Ce que vous devez savoir

  • La norme de la décision raisonnable n’est pas un laissez-passer : Dans notre récent bulletin sur la décision Toth c. Canada de la Cour d’appel fédérale, nous avons traité de l’importance de la cohérence et de la justification dans le processus décisionnel administratif. L’affaire Pepa réaffirme que la norme de contrôle de la décision raisonnable n’est pas un laissez-passer : les décideurs doivent démontrer que leurs décisions sont conformes aux contraintes juridiques et factuelles applicables. La décision dans l’affaire Pepa était déraisonnable parce que le décideur n’a pas justifié : i) pourquoi les précédents sur lesquels la décision se fondait s’appliquaient dans les circonstances; ii) son interprétation législative au regard du texte, du contexte et de l’objet de la disposition en question; iii) pourquoi son interprétation reflétait le mieux l’intention du législateur malgré les conséquences de la décision sur l’appelante.
  • Le décideur qui se fonde sur des précédents doit justifier pourquoi : Bien que la jurisprudence puisse servir à circonscrire l’éventail des décisions raisonnables, les décideurs doivent expliquer pourquoi ils se sont fondés sur des précédents. Qu’un décideur s’écarte des pratiques antérieures ou qu’il se fonde sur des précédents pour justifier sa décision, il doit expliquer comment et pourquoi il est parvenu à sa décision à la lumière de la jurisprudence.
  • Les conséquences graves doivent être prises en compte : Les motifs d’un décideur doivent démontrer que celui-ci a pris en considération les conséquences de sa décision et a déterminé si ces conséquences étaient justifiées au regard des faits, du droit et de l’intention du Parlement, en particulier si elles sont importantes pour la personne concernée.
  • Il n’y a peut-être qu’une seule décision raisonnable : En matière d’interprétation législative, il peut devenir évident qu’il n’existe qu’une seule interprétation raisonnable de la disposition en cause. L’arrêt Pepa nous enseigne que, dans un tel cas, la cour de révision peut décider elle-même de cette interprétation plutôt que de renvoyer l’affaire au décideur administratif (ce qui se passe habituellement en cas d’annulation d’une décision).
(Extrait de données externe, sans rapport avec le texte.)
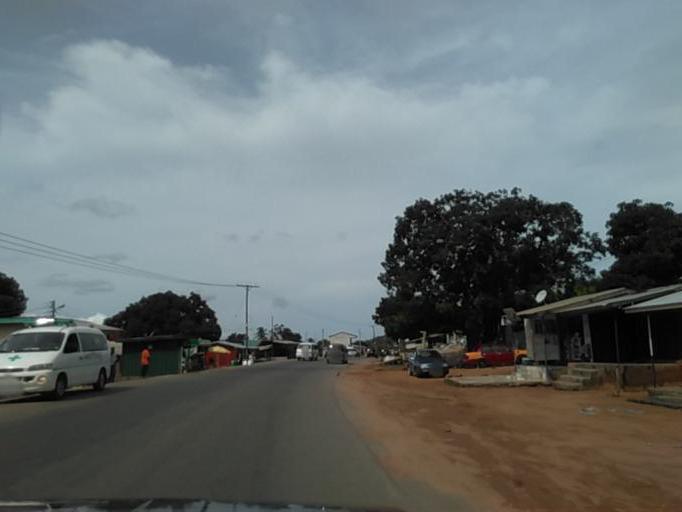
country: GH
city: Akropong
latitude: 6.2316
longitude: 0.0918
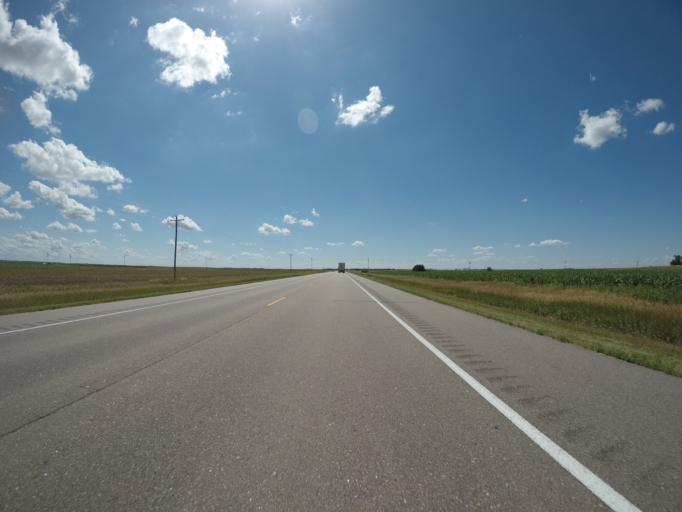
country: US
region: Nebraska
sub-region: Chase County
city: Imperial
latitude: 40.4943
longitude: -101.5878
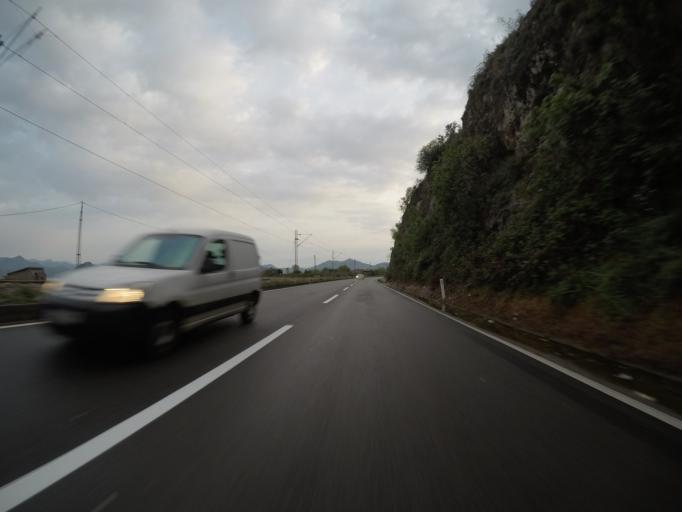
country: ME
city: Mojanovici
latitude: 42.2750
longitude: 19.1247
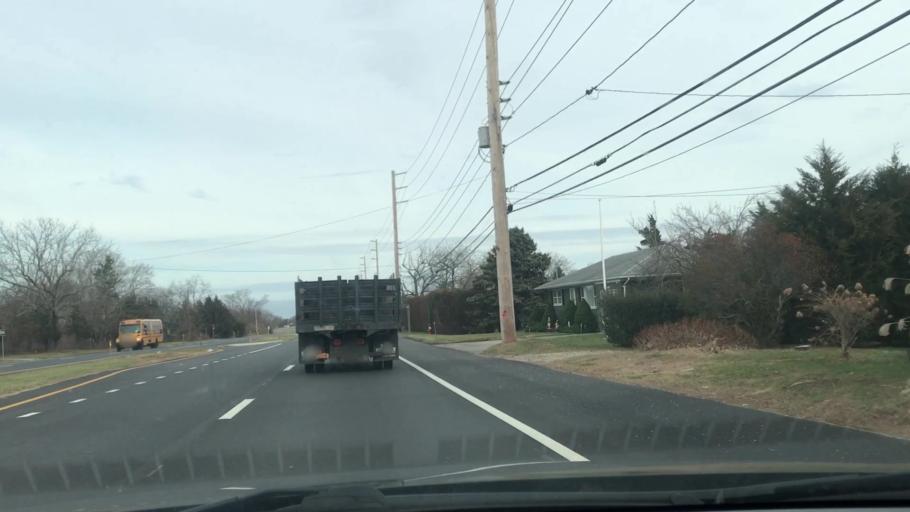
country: US
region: New York
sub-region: Suffolk County
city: Southold
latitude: 41.0501
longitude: -72.4598
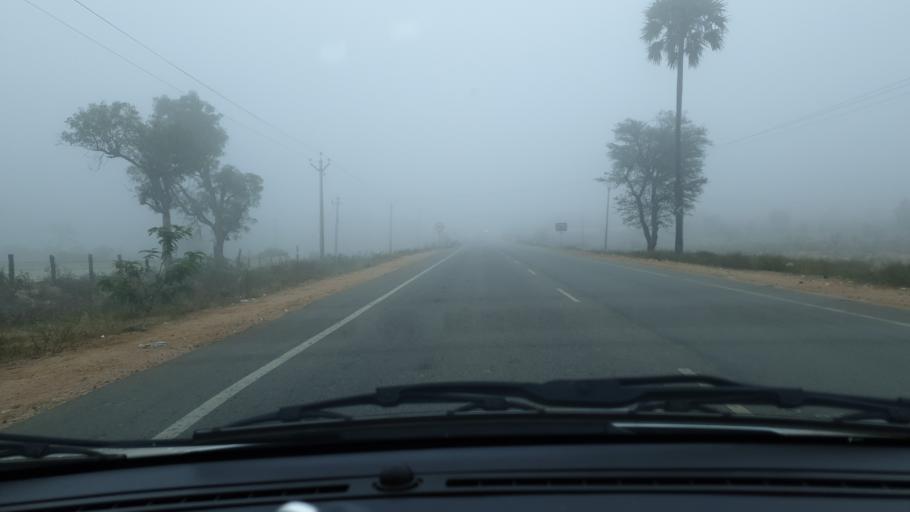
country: IN
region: Telangana
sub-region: Mahbubnagar
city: Nagar Karnul
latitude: 16.6624
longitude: 78.5727
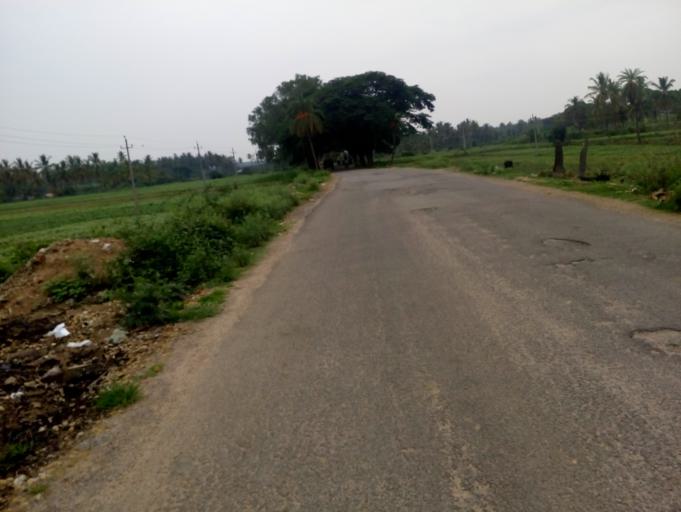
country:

Contexte : l’appel de Mme Pepa en matière d’immigration

Cette affaire porte sur un appel interjeté par Mme Dorinela Pepa à l’égard d’une mesure de renvoi prise contre elle à son arrivée au Canada. Mme Pepa avait obtenu un visa de résident permanent pour entrer au Canada en tant que personne à charge accompagnant son père. Toutefois, à son arrivée, elle a informé l’agent d’immigration qu’elle s’était récemment mariée (ce que son père ignorait). En raison de ce changement dans son état matrimonial, elle a été admise en vue de subir un contrôle complémentaire, puis son dossier été renvoyé pour enquête à la Commission de l’immigration et du statut de réfugié. Toutefois, au moment où l’enquête a commencé, le visa de résident permanent de Mme Pepa avait expiré. À l’issue de l’enquête, la Commission a pris une mesure de renvoi contre Mme Pepa, lui interdisant d’entrer au Canada – où vit maintenant sa famille – pendant cinq ans.
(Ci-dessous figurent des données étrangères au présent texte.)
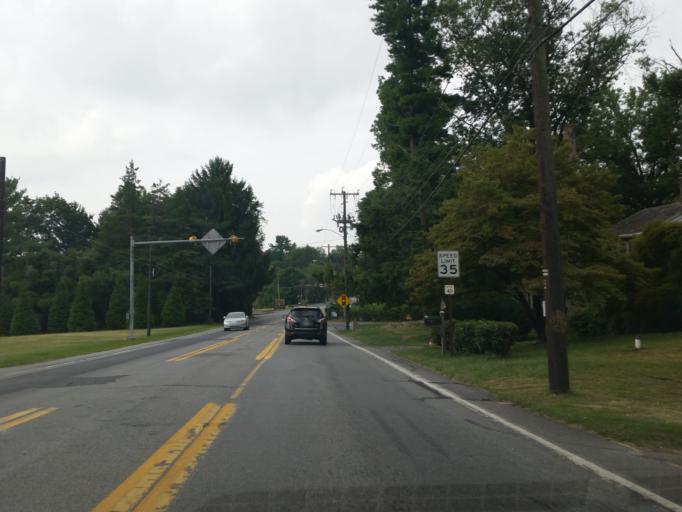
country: US
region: Pennsylvania
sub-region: Lancaster County
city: East Petersburg
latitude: 40.0907
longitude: -76.3042
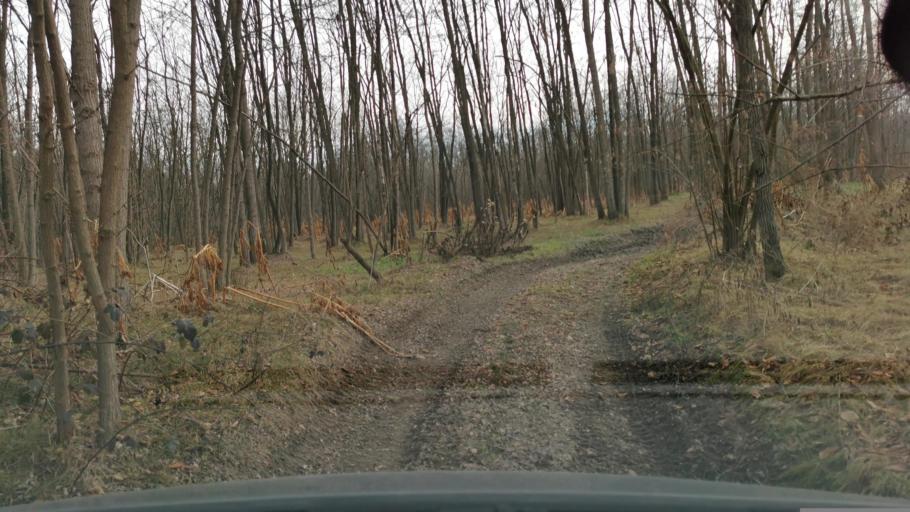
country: IT
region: Piedmont
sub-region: Provincia di Torino
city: San Benigno Canavese
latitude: 45.2520
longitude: 7.7982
Mme Pepa a interjeté appel en vertu du paragraphe 63(2) de la Loi sur l’immigration et la protection des réfugiés (LIPR). Cette disposition confère un droit d’appel d’une mesure de renvoi au « titulaire d’un visa de résident permanent ». La question était celle de savoir le moment où une personne doit être titulaire du visa pour avoir un droit d’appel. La Section d’appel de l’immigration (SAI) a conclu qu’un visa valide était requis au moment où la mesure de renvoi avait été prise. Puisque le visa de Mme Pepa avait expiré à ce moment-là, la SAI a conclu qu’elle n’avait pas compétence pour instruire l’appel. Lors du contrôle judiciaire, la Cour fédérale et la Cour d’appel fédérale ont toutes deux conclu que cette décision était raisonnable.
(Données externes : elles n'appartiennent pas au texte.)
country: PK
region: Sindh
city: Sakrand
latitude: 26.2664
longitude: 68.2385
Cour suprême : la décision n’était pas justifiée et était déraisonnable

À une majorité de 7 contre 2, la Cour suprême accueille le pourvoi de Mme Pepa et annule la décision de la SAI, réaffirmant l’importance de la justification dans les décisions administratives depuis Vavilov. Selon cet arrêt, une décision raisonnable est une décision qui est intrinsèquement cohérente (c’est-à-dire qui « se tient ») et qui est justifiée au regard des contraintes juridiques et factuelles auxquelles le décideur est assujetti. En l’espèce, les juges majoritaires concluent que la décision de la SAI souffre de trois défauts importants en matière de justification.

Premièrement, la SAI n’a pas expliqué pourquoi elle s’est appuyée sur des précédents qui se distinguaient de l’affaire dont elle était saisie. La Cour confirme que, bien que les décideurs administratifs ne soient pas tenus d’appliquer la jurisprudence de la même manière que les tribunaux pour que leurs décisions soient raisonnables, les précédents peuvent circonscrire l’éventail des décisions raisonnables que le décideur peut prendre. Toutefois, les affaires invoquées doivent être « pertinentes, porter sur le sujet en cause et aider à répondre à la question qui se pose »3. En l’espèce, les précédents sur lesquels la SAI s’est fondée étaient inapplicables, soit parce qu’ils visaient une disposition législative désuète, soit parce qu’ils portaient sur des faits différents. La SAI n’a pas expliqué pourquoi ces affaires étaient tout de même pertinentes pour l’interprétation du paragraphe 63(2) dans le contexte de l’appel de Mme Pepa.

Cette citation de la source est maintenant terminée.